Friday, April 17, 2009

Science by machine....

Two rather amazing papers in Science on automating scientific discovery describe a computer program that can sift raw and imperfect data to uncover fundamental laws of nature and a robot that can not only devise a hypothesis but can also run and analyze experiments to test the hypothesis. One wonders how soon old-fashioned bench scientists like myself will become obsolete.

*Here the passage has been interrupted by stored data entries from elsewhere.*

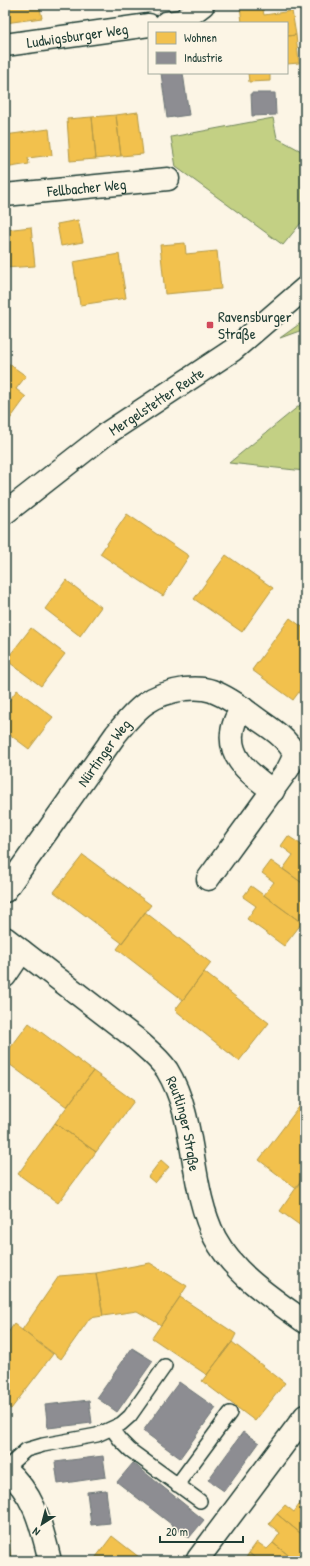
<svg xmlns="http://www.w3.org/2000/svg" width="310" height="1566" font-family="'Patrick Hand',sans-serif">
<rect width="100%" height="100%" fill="#fcf5e5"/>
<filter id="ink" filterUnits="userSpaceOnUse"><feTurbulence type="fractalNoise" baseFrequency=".025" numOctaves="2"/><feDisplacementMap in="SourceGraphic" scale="8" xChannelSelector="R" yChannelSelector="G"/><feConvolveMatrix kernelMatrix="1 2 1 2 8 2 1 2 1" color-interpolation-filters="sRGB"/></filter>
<g filter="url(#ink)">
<path fill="#c3d084" stroke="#71865c" d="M 273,118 L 277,138 L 305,153 L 305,218 L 283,245 L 176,167 L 171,137 Z
M 305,320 L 305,329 L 280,338 Z
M 305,401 L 305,471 L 229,463 Z"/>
<path fill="#f2c14e" stroke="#b39946" d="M 5,5 L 65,5 L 40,8 L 42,18 L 5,23 Z
M 240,5 L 262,5 L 264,15 L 292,11 L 296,35 L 287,36 L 287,23 L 242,23 Z
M 296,35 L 299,63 L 287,64 L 287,36 Z
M 248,73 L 270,73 L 270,81 L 249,82 Z
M 138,112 L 143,154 L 121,156 L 116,115 Z
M 116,115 L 121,156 L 96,159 L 92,117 Z
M 92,117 L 96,159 L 70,161 L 67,119 Z
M 49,129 L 52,155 L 28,158 L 29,164 L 5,168 L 5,135 Z
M 78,220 L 83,242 L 61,246 L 57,224 Z
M 31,227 L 35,266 L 5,268 L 5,230 Z
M 185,243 L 186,254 L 217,251 L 221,289 L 165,294 L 160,245 Z
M 119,254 L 126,298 L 80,305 L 73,262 Z
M 5,361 L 26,376 L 16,389 L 26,397 L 5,426 Z
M 127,514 L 189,556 L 163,596 L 100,554 Z
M 226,555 L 273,588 L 242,632 L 194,599 Z
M 66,580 L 101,607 L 80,636 L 45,609 Z
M 290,618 L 305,629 L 305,684 L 293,700 L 252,670 Z
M 31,628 L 65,654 L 41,686 L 6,660 Z
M 17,690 L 53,717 L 29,749 L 5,731 L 5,706 Z
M 288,836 L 305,847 L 305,885 L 283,869 L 293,855 L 281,846 Z
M 83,855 L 151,905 L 122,943 L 54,892 Z
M 271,861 L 305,885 L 305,918 L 302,923 L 264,895 L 274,882 L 262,873 Z
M 251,886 L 302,923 L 284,946 L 247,919 L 256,906 L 243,897 Z
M 145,912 L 211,963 L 183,1000 L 117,949 Z
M 204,972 L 269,1023 L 239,1061 L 175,1010 Z
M 29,1023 L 93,1071 L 67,1107 L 5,1061 L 5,1055 Z
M 93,1071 L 134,1101 L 96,1152 L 55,1123 Z
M 305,1099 L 305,1175 L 295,1188 L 259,1160 Z
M 55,1123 L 96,1152 L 58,1203 L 18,1174 Z
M 161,1160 L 169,1167 L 155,1183 L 148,1177 Z
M 305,1175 L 305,1229 L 280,1211 Z
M 150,1263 L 187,1286 L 161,1325 L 137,1311 L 103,1316 L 96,1273 Z
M 96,1273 L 103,1316 L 90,1318 L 61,1359 L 22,1330 L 59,1276 Z
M 180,1297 L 236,1334 L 232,1342 L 207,1375 L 152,1338 Z
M 14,1324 L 53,1354 L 11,1409 L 5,1405 L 5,1337 Z
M 232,1342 L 285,1383 L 255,1421 L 202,1381 Z
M 301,1502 L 305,1506 L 305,1537 L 277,1514 L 285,1505 L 294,1512 Z
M 277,1514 L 305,1537 L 305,1561 L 296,1561 L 273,1543 L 280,1533 L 269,1524 Z
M 8,1531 L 11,1561 L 5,1561 L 5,1532 Z
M 112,1536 L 144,1561 L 93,1561 Z
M 257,1542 L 267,1549 L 273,1543 L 296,1561 L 259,1561 L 249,1553 Z
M 249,1553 L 259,1561 L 244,1561 Z"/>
<path fill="#8d8d92" stroke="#6c7576" d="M 161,73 L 183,73 L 189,115 L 167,118 Z
M 251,93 L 275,93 L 276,115 L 252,116 Z
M 132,1348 L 153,1361 L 117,1412 L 97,1398 Z
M 179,1382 L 216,1408 L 180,1458 L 143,1431 Z
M 89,1400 L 92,1423 L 48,1428 L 45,1405 Z
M 243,1432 L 259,1443 L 224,1491 L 208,1480 Z
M 103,1456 L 106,1477 L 58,1484 L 55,1462 Z
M 133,1463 L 204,1520 L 189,1538 L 117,1482 Z
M 106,1490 L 110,1523 L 91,1525 L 87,1492 Z"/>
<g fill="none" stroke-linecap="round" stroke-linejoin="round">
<g stroke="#1f3d34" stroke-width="16">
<path id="lane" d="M 112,1429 L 120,1440 L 130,1450 L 200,1501
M 5,1469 L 26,1450 L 43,1445 L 97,1435 L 121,1424 L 130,1416 L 165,1366
M 177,1485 L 230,1413"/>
</g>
<g stroke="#1f3d34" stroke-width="25">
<g id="street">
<path d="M 166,23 L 182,21 L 203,5"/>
<path id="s1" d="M 5,45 L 149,25"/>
<path id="s2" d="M 5,195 L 168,179"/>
<path d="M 243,708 C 240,712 236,717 235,721 C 222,755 250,774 273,791"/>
<path id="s3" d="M 5,891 L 116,734 C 137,708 150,694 185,689 C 194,688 204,688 212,691 C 228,697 243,708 256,718 C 270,728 286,737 294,753 L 292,761 L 288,769 L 208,879"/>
<path id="s4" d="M 5,938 L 135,1038 C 146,1048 159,1058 167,1070 C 198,1121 188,1185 215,1238 C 235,1275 272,1298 305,1322"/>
<path d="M 5,976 L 22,951"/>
<path d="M 5,1469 C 35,1495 41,1524 50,1561"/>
<path d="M 198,1559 L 305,1416"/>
</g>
</g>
<g stroke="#1f3d34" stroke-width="25">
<g id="secondary">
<path id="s5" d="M 5,513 L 106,434 L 233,350 L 305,288"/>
</g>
</g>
<use href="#lane" stroke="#fcf5e5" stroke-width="13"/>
<use href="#street" stroke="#fcf5e5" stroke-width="22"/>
<use href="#secondary" stroke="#fcf5e5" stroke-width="22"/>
</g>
</g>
<rect fill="#d1495b" stroke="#fcf5e5" stroke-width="1.5" x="206" y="321" width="8" height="8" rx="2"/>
<g text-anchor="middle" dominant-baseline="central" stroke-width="4" stroke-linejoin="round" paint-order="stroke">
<g font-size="15" fill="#1f3d34" stroke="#fcf5e5">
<text stroke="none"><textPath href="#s1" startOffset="73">Ludwigsburger Weg</textPath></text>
<text stroke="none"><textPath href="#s2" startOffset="82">Fellbacher Weg</textPath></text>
<text stroke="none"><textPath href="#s5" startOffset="188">Mergelstetter Reute</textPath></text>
<text stroke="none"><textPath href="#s3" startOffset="170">Nürtinger Weg</textPath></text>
<text stroke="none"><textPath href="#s4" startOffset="266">Reutlinger Straße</textPath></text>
</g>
<g font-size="15" fill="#1f3d34" stroke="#fcf5e5" text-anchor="start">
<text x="218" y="316">Ravensburger<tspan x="218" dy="17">Straße</tspan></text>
</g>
</g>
<rect width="310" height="1566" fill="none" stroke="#fcf5e5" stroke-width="20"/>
<rect x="10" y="10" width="290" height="1546" fill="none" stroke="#1f3d34" stroke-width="1.5" filter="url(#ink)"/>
<rect x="148" y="22" width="140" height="52" fill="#fcf5e5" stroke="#a4ab9e"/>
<rect x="156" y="32" width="20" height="12" fill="#f2c14e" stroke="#a4ab9e"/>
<text x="184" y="42" font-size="12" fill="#1f3d34">Wohnen</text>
<rect x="156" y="52" width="20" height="12" fill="#8d8d92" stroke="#a4ab9e"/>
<text x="184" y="62" font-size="12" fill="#1f3d34">Industrie</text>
<g transform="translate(42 1524) rotate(216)" stroke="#fcf5e5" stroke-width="3" paint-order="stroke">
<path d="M0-3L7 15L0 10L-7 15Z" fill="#1f3d34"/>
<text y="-6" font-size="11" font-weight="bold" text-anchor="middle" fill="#1f3d34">N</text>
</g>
<path d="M160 1536v6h83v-6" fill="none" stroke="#1f3d34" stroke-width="2"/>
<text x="166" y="1536" font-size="12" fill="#1f3d34" stroke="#fcf5e5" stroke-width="3" paint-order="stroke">20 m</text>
</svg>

Schmidt and Lipson use genetic programming that starts with random guesses at a solution and then employs an evolution-inspired algorithm to shuffle and change pieces of the equations until it finds a solution that works. They demonstrate their approach: automatically searching motion-tracking data captured from various physical systems, ranging from simple harmonic oscillators to chaotic double-pendula. Without any prior knowledge about physics, kinematics, or geometry, the algorithm discovered Hamiltonians, Lagrangians, and other laws of geometric and momentum conservation. The discovery rate accelerated as laws found for simpler systems were used to bootstrap explanations for more complex systems, gradually uncovering the "alphabet" used to describe those systems.
King et al. constructed a robot scientist named Adam that used artificial intelligence to come up with a hypothesis about genes in baker’s yeast and the enzymes produced by the genes. It then designed and ran experiments to test its hypothesis. Using the results, it revised its hypothesis and ran more experiments before arriving at its conclusions. From their abstract:
Adam has autonomously generated functional genomics hypotheses about the yeast Saccharomyces cerevisiae and experimentally tested these hypotheses by using laboratory automation. We have confirmed Adam's conclusions through manual experiments. To describe Adam's research, we have developed an ontology and logical language. The resulting formalization involves over 10,000 different research units in a nested treelike structure, 10 levels deep, that relates the 6.6 million biomass measurements to their logical description. This formalization describes how a machine contributed to scientific knowledge.

1 comment:

  1. There appear to me to be a number of very important but "too hard" problems confronting science. By "too hard" I mean that they are basically beyond the capacity of the human brain in the number of variables and coupled realms involved. The granddaddy is probably meteorology where it was recognised some time ago that the problem complexity was bigger that us so we had to resort to numerical models that run in a computer to get forecasts out beyond a day or two. Economics is another crazy example of people relying on simplistic stone age heuristics to grapple with computationally immense complexity. Many biological problems are also in this category where the components may be intelligible but the system has too many convoluted couplings and feedbacks to fit into anyone's head.

    The future is certainly with computers that can they sift through complexity without resorting to manifestos, aphorisms, wild simplifications, or personal preferences.

    If they can make up the stuff to test out so much the better. Let's hope they are also built with extensions that can spit out the kind of simple but tasty factoids that humans love to hear and repeat to others. (Obviously these need to be generated downstream after the main processing unlike the human knowledge model.) This will not just to keep the blogs pumping but will also allow us to take them seriously!